• Selected extract:
------------------------------
The push of his dignity, the force of his friendship, made me think of him vividly whenever I wrote anything. He hovered over my desk; he was the reader over my shoulder. His criticism had nothing to do with friendship. He might approve, but he was almost impossible to impress. Now and then he quoted a poem, but these were single lines. Really, there was not a living writer he praised, nor any dead ones he acknowledged as exemplars. I had mentioned his uniqueness, the apparent absence of influences, in my book about him, and was criticized for this by scholars and other writers. Perhaps I should have said his influences were minimal, and internalized to the point of their being untraceable. After a time, Vidia acknowledged his father’s writing as a strong influence. But he always said: You’re on your own.
Even knowing that he probably would not read what I had written, still he was the reader I had in mind whenever I framed a sentence. It gave me confidence to have his approval, but his approval was anything but casual. He hated inattention and intellectual laziness and received opinion. In conversation, he often said sharply, “What do you mean by that?” to the most offhand remark. When we were together I had his full attention, which was a demanding scrutiny. Usually I listened: I was Boswell, he was Johnson. I was still learning. I knew that I had to be at my best whenever I was with him, and that I got much more out of him as a listener than when I interrupted to argue with something he said. Challenge only infuriated him, so what was the use? He could be uncannily prescient, if not psychic, in some matters; at other times he was wrong and unfair and frighteningly intolerant.
------------------------------
• Activity list:
1 - In the passage about Vidia, whose writing did he eventually acknowledge as a strong influence?
2 - Echo the passage about Vidia word for word, between "The push of" and "on your own.", inclusive.
------------------------------
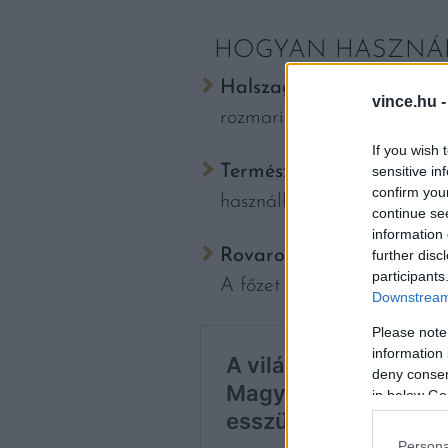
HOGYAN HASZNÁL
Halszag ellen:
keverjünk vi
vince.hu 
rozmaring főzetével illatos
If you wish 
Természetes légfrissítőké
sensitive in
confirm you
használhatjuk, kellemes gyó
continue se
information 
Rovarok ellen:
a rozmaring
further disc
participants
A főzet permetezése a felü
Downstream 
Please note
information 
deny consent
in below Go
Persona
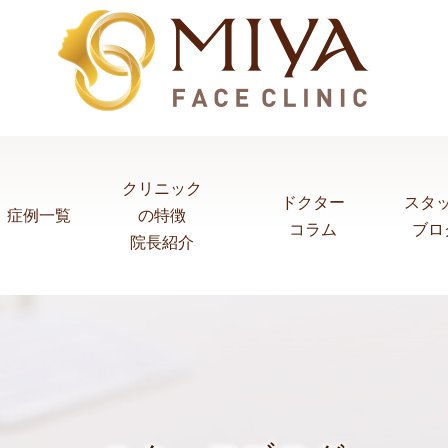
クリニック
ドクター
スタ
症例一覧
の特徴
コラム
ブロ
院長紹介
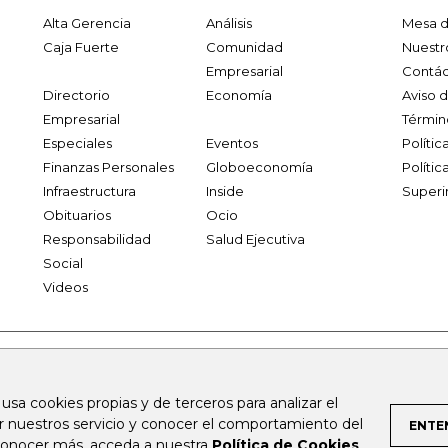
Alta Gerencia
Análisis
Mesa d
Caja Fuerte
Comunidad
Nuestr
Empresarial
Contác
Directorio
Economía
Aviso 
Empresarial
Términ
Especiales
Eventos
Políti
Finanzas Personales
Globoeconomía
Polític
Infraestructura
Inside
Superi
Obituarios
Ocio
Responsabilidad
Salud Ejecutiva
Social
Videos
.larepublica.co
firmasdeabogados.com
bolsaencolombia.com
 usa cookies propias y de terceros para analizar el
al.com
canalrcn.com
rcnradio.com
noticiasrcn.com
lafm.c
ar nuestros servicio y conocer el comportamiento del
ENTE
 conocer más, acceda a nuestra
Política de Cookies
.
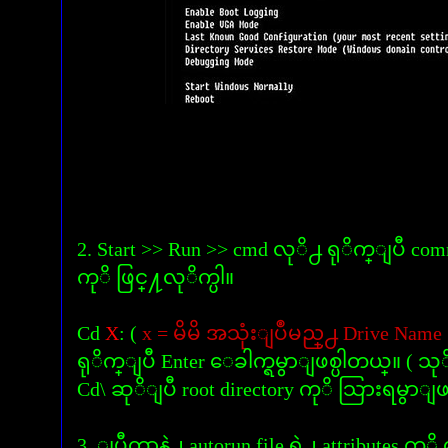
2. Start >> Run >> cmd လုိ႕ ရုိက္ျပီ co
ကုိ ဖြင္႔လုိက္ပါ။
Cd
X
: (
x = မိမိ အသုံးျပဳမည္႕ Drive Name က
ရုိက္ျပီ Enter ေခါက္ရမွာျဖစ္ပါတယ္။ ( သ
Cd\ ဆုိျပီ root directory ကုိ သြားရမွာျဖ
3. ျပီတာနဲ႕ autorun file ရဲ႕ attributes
------------------------------
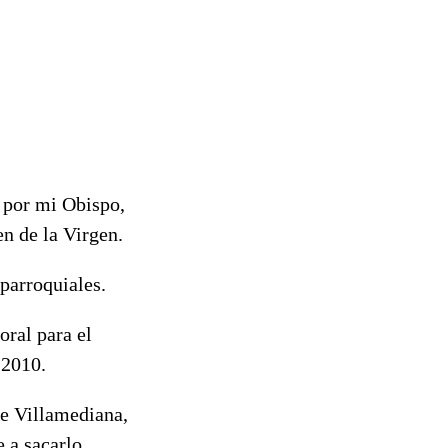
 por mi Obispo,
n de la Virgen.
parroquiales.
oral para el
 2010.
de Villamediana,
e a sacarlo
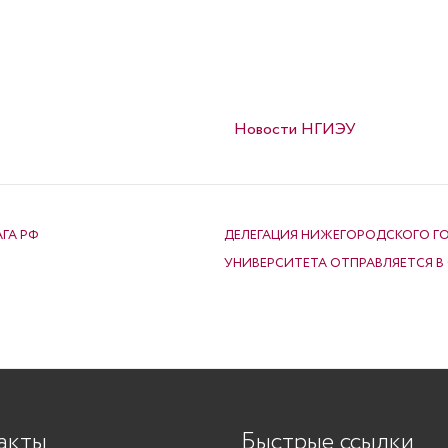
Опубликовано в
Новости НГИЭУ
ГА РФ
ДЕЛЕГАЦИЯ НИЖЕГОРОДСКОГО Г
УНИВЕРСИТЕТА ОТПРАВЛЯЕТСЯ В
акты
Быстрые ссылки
------------------------------
• Outputs by task:
1 - His father's writing.

2 -
The push of his dignity, the force of his friendship, made me think of him vividly whenever I wrote anything. He hovered over my desk; he was the reader over my shoulder. His criticism had nothing to do with friendship. He might approve, but he was almost impossible to impress. Now and then he quoted a poem, but these were single lines. Really, there was not a living writer he praised, nor any dead ones he acknowledged as exemplars. I had mentioned his uniqueness, the apparent absence of influences, in my book about him, and was criticized for this by scholars and other writers. Perhaps I should have said his influences were minimal, and internalized to the point of their being untraceable. After a time, Vidia acknowledged his father’s writing as a strong influence. But he always said: You’re on your own.